We can assume that all parallel threads have the same value in %1
after reduction. Theoretically, one could just do llvm.store
of this value into some variable, but this store creates a race condition on purpose, which isn’t nice. Using an atomic store or restricting it to one thread would introduce synchronization overhead. So would using a second reduction at the omp.parallel
level (one could use a min
or max
reduction that will just yield the value if all reduced values are identical, or introduce an “assignment” reduction kind). We can also consider omp.yield
ing the value and defining the yield semantics so that the result of the parent operation is undefined if threads are not yielding identical values, leaving the lowering passes the choice of how to implement this in practice. In general, I think this should adopt the same mechanism as other cases of returning values from parallel regions.
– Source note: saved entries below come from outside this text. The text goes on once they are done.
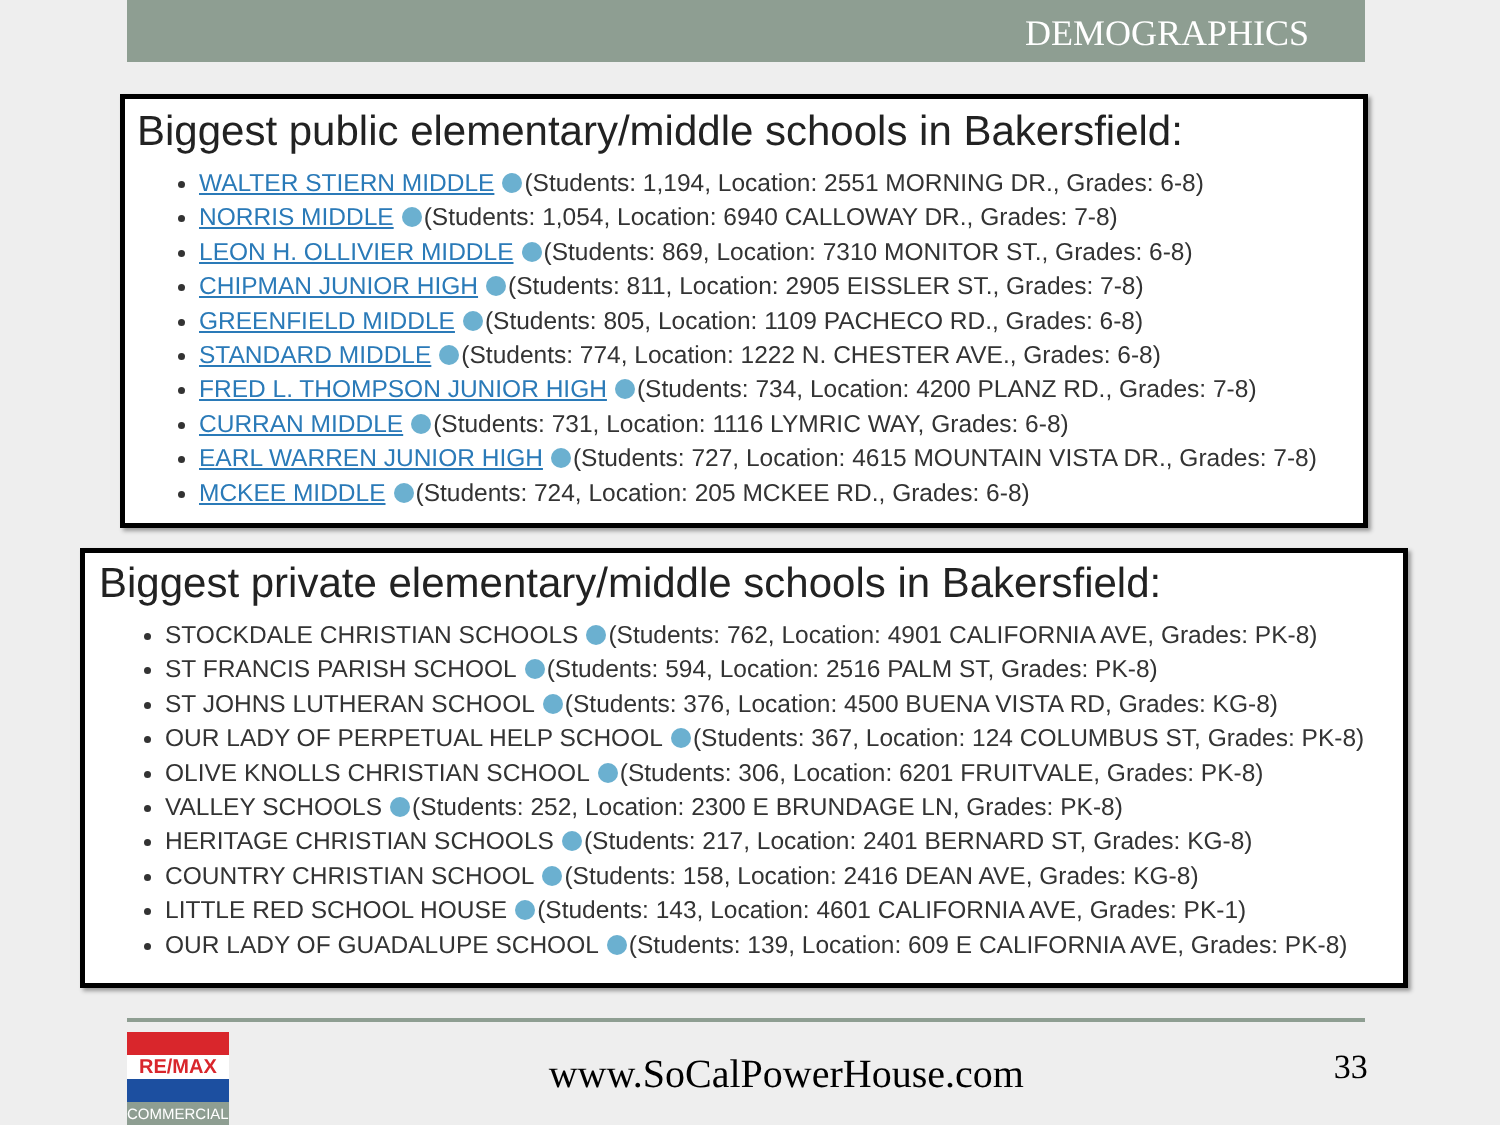DEMOGRAPHICS
Biggest public elementary/middle schools in Bakersfield:
WALTER STIERN MIDDLE (Students: 1,194, Location: 2551 MORNING DR., Grades: 6-8)
NORRIS MIDDLE (Students: 1,054, Location: 6940 CALLOWAY DR., Grades: 7-8)
LEON H. OLLIVIER MIDDLE (Students: 869, Location: 7310 MONITOR ST., Grades: 6-8)
CHIPMAN JUNIOR HIGH (Students: 811, Location: 2905 EISSLER ST., Grades: 7-8)
GREENFIELD MIDDLE (Students: 805, Location: 1109 PACHECO RD., Grades: 6-8)
STANDARD MIDDLE (Students: 774, Location: 1222 N. CHESTER AVE., Grades: 6-8)
FRED L. THOMPSON JUNIOR HIGH (Students: 734, Location: 4200 PLANZ RD., Grades: 7-8)
CURRAN MIDDLE (Students: 731, Location: 1116 LYMRIC WAY, Grades: 6-8)
EARL WARREN JUNIOR HIGH (Students: 727, Location: 4615 MOUNTAIN VISTA DR., Grades: 7-8)
MCKEE MIDDLE (Students: 724, Location: 205 MCKEE RD., Grades: 6-8)
Biggest private elementary/middle schools in Bakersfield:
STOCKDALE CHRISTIAN SCHOOLS (Students: 762, Location: 4901 CALIFORNIA AVE, Grades: PK-8)
ST FRANCIS PARISH SCHOOL (Students: 594, Location: 2516 PALM ST, Grades: PK-8)
ST JOHNS LUTHERAN SCHOOL (Students: 376, Location: 4500 BUENA VISTA RD, Grades: KG-8)
OUR LADY OF PERPETUAL HELP SCHOOL (Students: 367, Location: 124 COLUMBUS ST, Grades: PK-8)
OLIVE KNOLLS CHRISTIAN SCHOOL (Students: 306, Location: 6201 FRUITVALE, Grades: PK-8)
VALLEY SCHOOLS (Students: 252, Location: 2300 E BRUNDAGE LN, Grades: PK-8)
HERITAGE CHRISTIAN SCHOOLS (Students: 217, Location: 2401 BERNARD ST, Grades: KG-8)
COUNTRY CHRISTIAN SCHOOL (Students: 158, Location: 2416 DEAN AVE, Grades: KG-8)
LITTLE RED SCHOOL HOUSE (Students: 143, Location: 4601 CALIFORNIA AVE, Grades: PK-1)
OUR LADY OF GUADALUPE SCHOOL (Students: 139, Location: 609 E CALIFORNIA AVE, Grades: PK-8)
RE/MAX
COMMERCIAL
www.SoCalPowerHouse.com
33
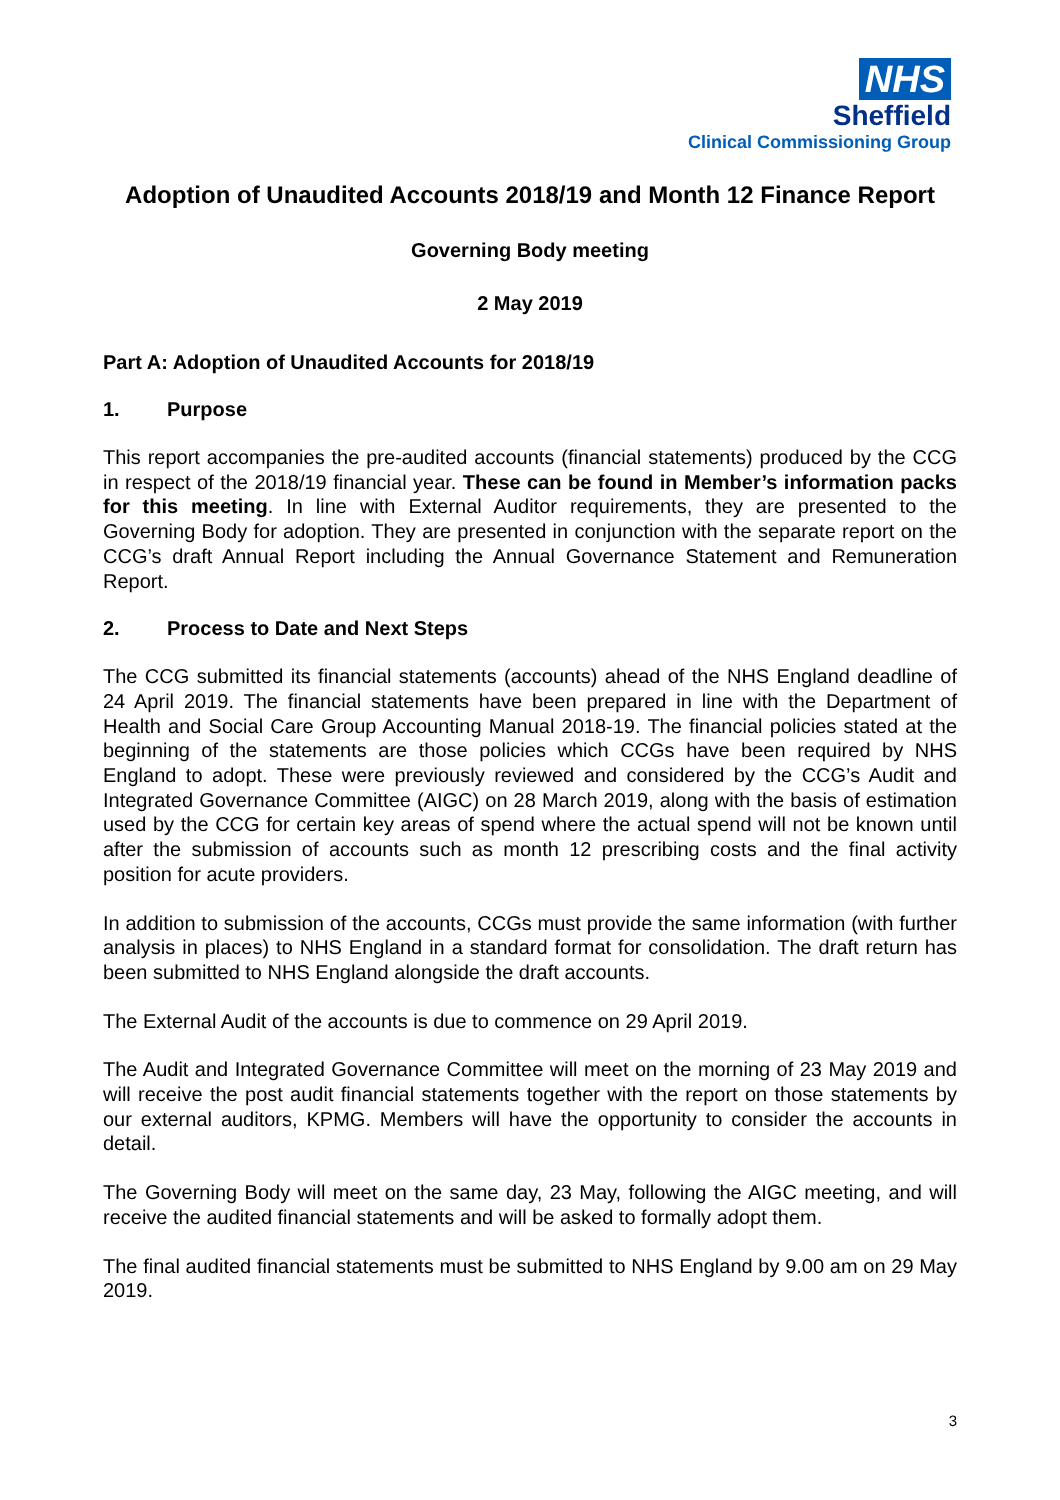NHS
Sheffield
Clinical Commissioning Group
Adoption of Unaudited Accounts 2018/19 and Month 12 Finance Report
Governing Body meeting
2 May 2019
Part A: Adoption of Unaudited Accounts for 2018/19
1. Purpose
This report accompanies the pre-audited accounts (financial statements) produced by the CCG in respect of the 2018/19 financial year. These can be found in Member’s information packs for this meeting. In line with External Auditor requirements, they are presented to the Governing Body for adoption. They are presented in conjunction with the separate report on the CCG’s draft Annual Report including the Annual Governance Statement and Remuneration Report.
2. Process to Date and Next Steps
The CCG submitted its financial statements (accounts) ahead of the NHS England deadline of 24 April 2019. The financial statements have been prepared in line with the Department of Health and Social Care Group Accounting Manual 2018-19. The financial policies stated at the beginning of the statements are those policies which CCGs have been required by NHS England to adopt. These were previously reviewed and considered by the CCG’s Audit and Integrated Governance Committee (AIGC) on 28 March 2019, along with the basis of estimation used by the CCG for certain key areas of spend where the actual spend will not be known until after the submission of accounts such as month 12 prescribing costs and the final activity position for acute providers.
In addition to submission of the accounts, CCGs must provide the same information (with further analysis in places) to NHS England in a standard format for consolidation. The draft return has been submitted to NHS England alongside the draft accounts.
The External Audit of the accounts is due to commence on 29 April 2019.
The Audit and Integrated Governance Committee will meet on the morning of 23 May 2019 and will receive the post audit financial statements together with the report on those statements by our external auditors, KPMG. Members will have the opportunity to consider the accounts in detail.
The Governing Body will meet on the same day, 23 May, following the AIGC meeting, and will receive the audited financial statements and will be asked to formally adopt them.
The final audited financial statements must be submitted to NHS England by 9.00 am on 29 May 2019.
3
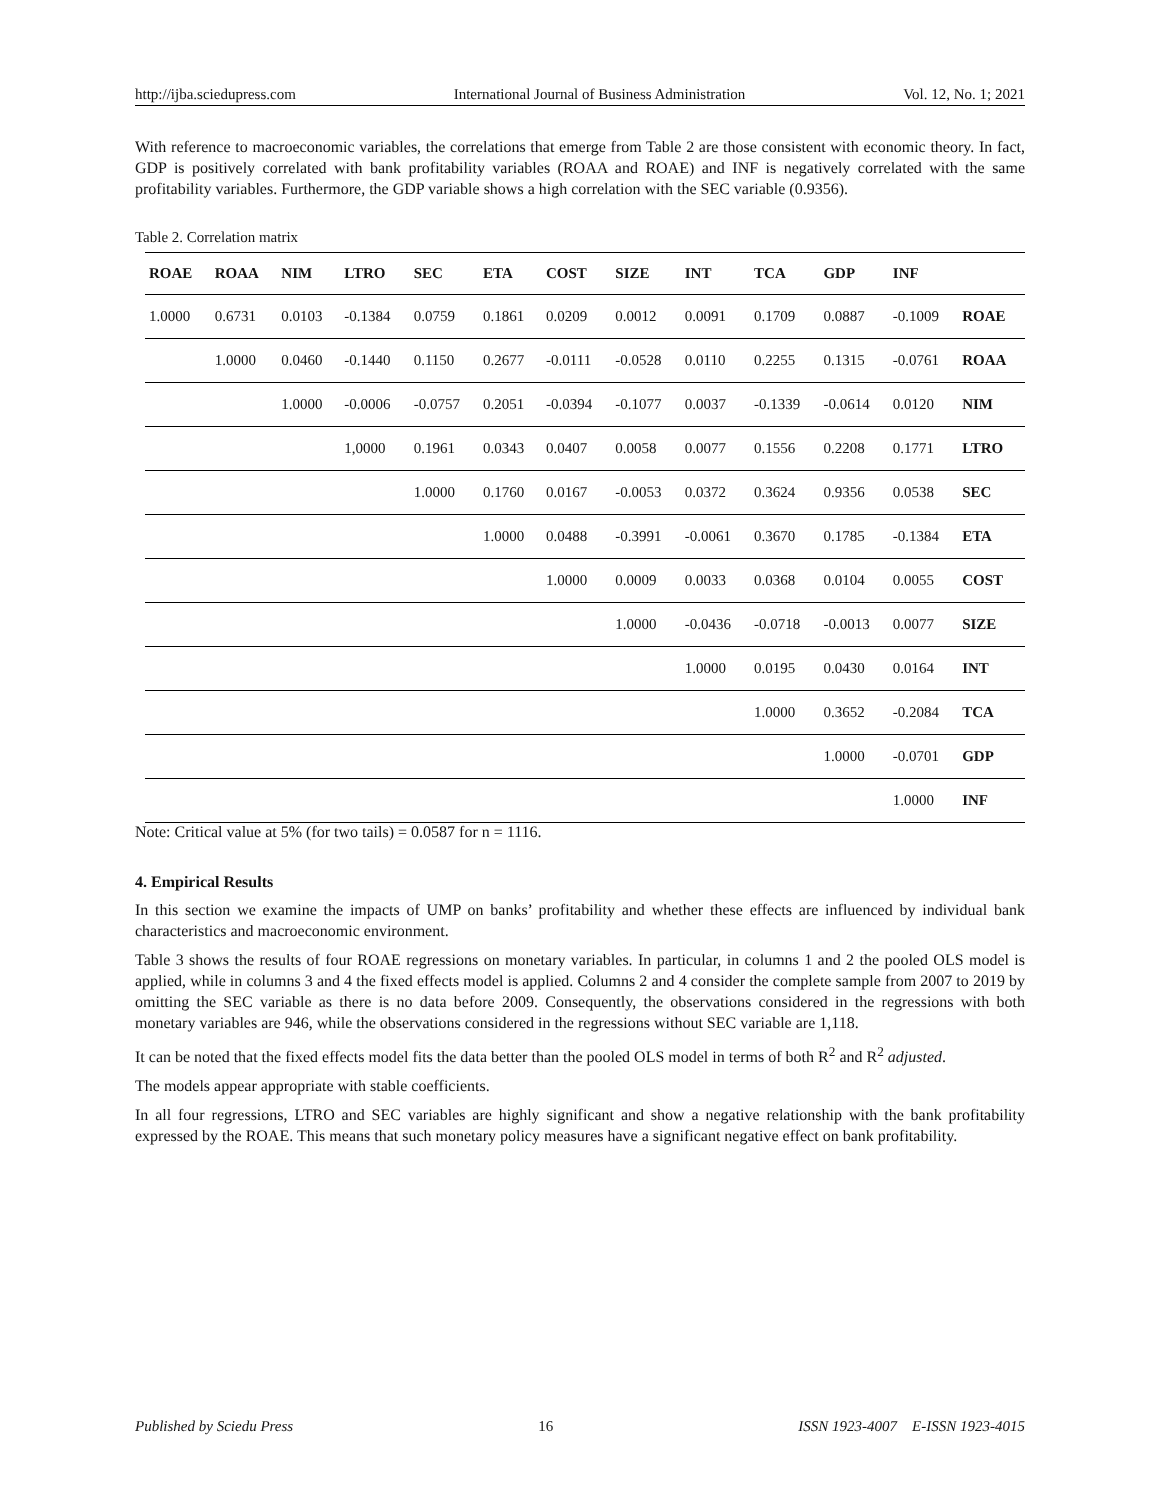http://ijba.sciedupress.com International Journal of Business Administration Vol. 12, No. 1; 2021
With reference to macroeconomic variables, the correlations that emerge from Table 2 are those consistent with economic theory. In fact, GDP is positively correlated with bank profitability variables (ROAA and ROAE) and INF is negatively correlated with the same profitability variables. Furthermore, the GDP variable shows a high correlation with the SEC variable (0.9356).
Table 2. Correlation matrix
| ROAE | ROAA | NIM | LTRO | SEC | ETA | COST | SIZE | INT | TCA | GDP | INF | |
| --- | --- | --- | --- | --- | --- | --- | --- | --- | --- | --- | --- | --- |
| 1.0000 | 0.6731 | 0.0103 | -0.1384 | 0.0759 | 0.1861 | 0.0209 | 0.0012 | 0.0091 | 0.1709 | 0.0887 | -0.1009 | ROAE |
| | 1.0000 | 0.0460 | -0.1440 | 0.1150 | 0.2677 | -0.0111 | -0.0528 | 0.0110 | 0.2255 | 0.1315 | -0.0761 | ROAA |
| | | 1.0000 | -0.0006 | -0.0757 | 0.2051 | -0.0394 | -0.1077 | 0.0037 | -0.1339 | -0.0614 | 0.0120 | NIM |
| | | | 1,0000 | 0.1961 | 0.0343 | 0.0407 | 0.0058 | 0.0077 | 0.1556 | 0.2208 | 0.1771 | LTRO |
| | | | | 1.0000 | 0.1760 | 0.0167 | -0.0053 | 0.0372 | 0.3624 | 0.9356 | 0.0538 | SEC |
| | | | | | 1.0000 | 0.0488 | -0.3991 | -0.0061 | 0.3670 | 0.1785 | -0.1384 | ETA |
| | | | | | | 1.0000 | 0.0009 | 0.0033 | 0.0368 | 0.0104 | 0.0055 | COST |
| | | | | | | | 1.0000 | -0.0436 | -0.0718 | -0.0013 | 0.0077 | SIZE |
| | | | | | | | | 1.0000 | 0.0195 | 0.0430 | 0.0164 | INT |
| | | | | | | | | | 1.0000 | 0.3652 | -0.2084 | TCA |
| | | | | | | | | | | 1.0000 | -0.0701 | GDP |
| | | | | | | | | | | | 1.0000 | INF |
Note: Critical value at 5% (for two tails) = 0.0587 for n = 1116.
4. Empirical Results
In this section we examine the impacts of UMP on banks’ profitability and whether these effects are influenced by individual bank characteristics and macroeconomic environment.
Table 3 shows the results of four ROAE regressions on monetary variables. In particular, in columns 1 and 2 the pooled OLS model is applied, while in columns 3 and 4 the fixed effects model is applied. Columns 2 and 4 consider the complete sample from 2007 to 2019 by omitting the SEC variable as there is no data before 2009. Consequently, the observations considered in the regressions with both monetary variables are 946, while the observations considered in the regressions without SEC variable are 1,118.
It can be noted that the fixed effects model fits the data better than the pooled OLS model in terms of both R<sup>2</sup> and R<sup>2</sup> adjusted.
The models appear appropriate with stable coefficients.
In all four regressions, LTRO and SEC variables are highly significant and show a negative relationship with the bank profitability expressed by the ROAE. This means that such monetary policy measures have a significant negative effect on bank profitability.
Published by Sciedu Press 16 ISSN 1923-4007 E-ISSN 1923-4015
There is an additional hurdle with this modeling though, the nowait
attribute/clause. In presence of this clause, the threads can continue executing after the worksharing construct without waiting for other threads to finish executing the construct. In the reduction case, it means that the final reduced value may not yet be available. It is guaranteed to be available after all threads synchronize, e.g., on an explicit barrier. This creates a weird situation where an SSA value may have different values depending on where it is accessed, which sounds problematic wrt to SSA itself. For example, one cannot move a side effect-free user of this value above the barrier without breaking the semantics.
%0 = omp.wsloop … reduction(...) nowait {
}
// the value of %0 is unspecified here (may be partial)
omp.barrier
// now the value of %0 is well-defined
// doesn't this contradict SSA?
These issues, together with the additional complexity of implementing the translation of the value-based approach to LLVM IR (since the runtime ultimately expects reductions to go through memory, the lowering or the translation will have to introduce memory buffers for the reduction “variable” and for its private copies), make me lean towards the variable/pointer-based approach.
Discussion questions:
- Variable/pointer-based approach or value-based approach?
- If variable/pointer-based approach, do you see any optimizations that can be prevented or significantly complexified by this approach?
- If value-based approach, how do we return values from the parallel construct (this needs an answer regardless of reductions, but unnecessary to design now if we don’t take the value-based approach)
- If value-based approach, how do we handle the nowait+barrier case?
- Any other comments on the design?
cc @kiranchandramohan for OpenMP dialect, @jdoerfert and @Meinersbur for other OpenMP insights, @wsmoses for barrier semantics and @mehdi_amini for SSA and parallelism.